L’âme universelle, dans l’instruction supramentale, désigne le champ collectif de mémoires et de résonances astrales dans lequel baignent les consciences humaines tant qu’elles ne sont pas centrées dans l’Esprit. Elle ne correspond ni à une entité cosmique personnalisée ni à une source sacrée transcendante, mais à une vaste trame vibratoire alimentée par les expériences, les désirs et les souffrances accumulés par l’humanité au fil des cycles d’involution.

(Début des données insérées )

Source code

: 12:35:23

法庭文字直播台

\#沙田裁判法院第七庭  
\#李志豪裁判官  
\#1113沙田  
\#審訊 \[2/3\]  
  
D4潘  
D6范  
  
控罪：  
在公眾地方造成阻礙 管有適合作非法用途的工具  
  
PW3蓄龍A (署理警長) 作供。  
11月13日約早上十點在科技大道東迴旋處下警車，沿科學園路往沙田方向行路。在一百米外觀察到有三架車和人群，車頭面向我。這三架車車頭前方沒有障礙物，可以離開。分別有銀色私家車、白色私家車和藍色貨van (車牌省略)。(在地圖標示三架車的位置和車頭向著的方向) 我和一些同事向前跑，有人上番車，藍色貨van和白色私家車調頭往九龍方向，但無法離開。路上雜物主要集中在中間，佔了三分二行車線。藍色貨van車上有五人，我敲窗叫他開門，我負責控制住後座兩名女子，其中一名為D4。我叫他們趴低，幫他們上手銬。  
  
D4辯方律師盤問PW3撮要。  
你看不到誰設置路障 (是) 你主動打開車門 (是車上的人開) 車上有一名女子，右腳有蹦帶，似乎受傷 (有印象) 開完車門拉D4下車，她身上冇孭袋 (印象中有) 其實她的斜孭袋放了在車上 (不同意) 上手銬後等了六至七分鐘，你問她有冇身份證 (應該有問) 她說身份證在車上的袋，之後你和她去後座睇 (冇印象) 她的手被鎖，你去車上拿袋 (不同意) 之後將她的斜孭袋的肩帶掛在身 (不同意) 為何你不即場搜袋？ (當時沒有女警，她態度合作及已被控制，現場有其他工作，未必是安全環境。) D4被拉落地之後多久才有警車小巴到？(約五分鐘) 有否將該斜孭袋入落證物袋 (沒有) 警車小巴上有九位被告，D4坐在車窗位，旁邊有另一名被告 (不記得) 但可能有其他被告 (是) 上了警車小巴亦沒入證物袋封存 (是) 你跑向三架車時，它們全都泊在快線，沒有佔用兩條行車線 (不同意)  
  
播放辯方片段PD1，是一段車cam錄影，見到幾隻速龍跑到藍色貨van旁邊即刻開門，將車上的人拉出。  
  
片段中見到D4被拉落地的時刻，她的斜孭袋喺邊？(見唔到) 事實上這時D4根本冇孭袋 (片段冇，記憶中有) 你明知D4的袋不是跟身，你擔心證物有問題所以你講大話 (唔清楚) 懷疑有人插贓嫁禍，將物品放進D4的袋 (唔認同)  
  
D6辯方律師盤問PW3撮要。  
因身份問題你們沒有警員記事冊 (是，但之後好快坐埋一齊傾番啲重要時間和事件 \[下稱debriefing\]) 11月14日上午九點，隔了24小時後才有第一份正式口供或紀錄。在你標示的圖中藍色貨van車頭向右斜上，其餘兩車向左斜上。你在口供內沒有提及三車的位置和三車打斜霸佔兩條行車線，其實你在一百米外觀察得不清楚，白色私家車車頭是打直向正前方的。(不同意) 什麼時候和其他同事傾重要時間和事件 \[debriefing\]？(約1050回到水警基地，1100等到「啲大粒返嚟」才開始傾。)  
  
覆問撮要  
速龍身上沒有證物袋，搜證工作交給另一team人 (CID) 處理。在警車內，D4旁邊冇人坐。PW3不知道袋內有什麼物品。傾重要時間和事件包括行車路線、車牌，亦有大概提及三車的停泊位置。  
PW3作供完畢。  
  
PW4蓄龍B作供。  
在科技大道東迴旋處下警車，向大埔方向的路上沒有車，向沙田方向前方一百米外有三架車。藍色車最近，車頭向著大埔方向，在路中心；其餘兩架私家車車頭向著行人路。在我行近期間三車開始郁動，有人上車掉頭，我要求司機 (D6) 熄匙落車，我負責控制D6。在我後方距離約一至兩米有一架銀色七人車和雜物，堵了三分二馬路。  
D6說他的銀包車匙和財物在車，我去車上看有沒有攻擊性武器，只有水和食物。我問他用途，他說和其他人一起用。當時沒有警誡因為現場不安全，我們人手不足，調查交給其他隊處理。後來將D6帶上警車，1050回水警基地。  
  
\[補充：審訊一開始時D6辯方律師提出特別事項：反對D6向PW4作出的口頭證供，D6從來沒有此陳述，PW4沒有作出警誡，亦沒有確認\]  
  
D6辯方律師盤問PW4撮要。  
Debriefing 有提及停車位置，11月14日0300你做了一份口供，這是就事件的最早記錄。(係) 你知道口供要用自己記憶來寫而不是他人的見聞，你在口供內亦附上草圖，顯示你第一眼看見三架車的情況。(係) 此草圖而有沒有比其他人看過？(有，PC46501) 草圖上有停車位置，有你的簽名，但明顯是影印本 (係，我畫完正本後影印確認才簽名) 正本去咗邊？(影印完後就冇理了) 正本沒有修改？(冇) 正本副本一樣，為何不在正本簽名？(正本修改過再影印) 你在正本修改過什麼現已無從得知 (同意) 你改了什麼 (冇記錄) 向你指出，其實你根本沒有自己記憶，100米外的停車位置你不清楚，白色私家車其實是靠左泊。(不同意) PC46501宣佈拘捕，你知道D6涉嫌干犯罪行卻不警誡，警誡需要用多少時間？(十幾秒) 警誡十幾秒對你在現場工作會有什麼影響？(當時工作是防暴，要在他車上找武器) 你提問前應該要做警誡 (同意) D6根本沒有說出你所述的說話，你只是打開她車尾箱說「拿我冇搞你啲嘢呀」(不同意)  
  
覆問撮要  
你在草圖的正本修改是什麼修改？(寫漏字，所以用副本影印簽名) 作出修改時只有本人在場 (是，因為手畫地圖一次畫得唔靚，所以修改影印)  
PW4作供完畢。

Sur le plan fonctionnel, l’âme universelle agit comme un réservoir commun d’impressions et de charges affectives qui traversent les individus sous forme d’émotions collectives, de tendances idéologiques, de peurs diffuses ou d’élans passionnels. L’Ego, lorsqu’il n’est pas stabilisé supramentalement, puise inconsciemment dans ce champ, ce qui donne à ses pensées et à ses réactions une coloration qui ne provient pas d’une perception directe du réel mais d’un courant astral partagé.

Lorsque le terme est mal compris, l’âme universelle est spiritualisée, absolutisée ou assimilée à une conscience divine englobante, ce qui entretient une lecture mystifiante de la dynamique cosmique. Dans l’instruction supramentale issue de Bernard de Montréal, elle est plutôt reconnue comme une structure transitoire issue de la mémoire collective des mondes subtils, appelée à perdre sa domination à mesure que les individus se dégagent de l’influence astrale et accèdent à une autonomie réelle de conscience.

Ainsi définie, l’âme universelle n’est pas une source ultime de vérité, mais un champ de conditionnement collectif dont l’Homme doit progressivement se dissocier pour cesser d’être modulé par des forces impersonnelles et rétablir un rapport direct, lucide et non médiatisé avec l’Esprit.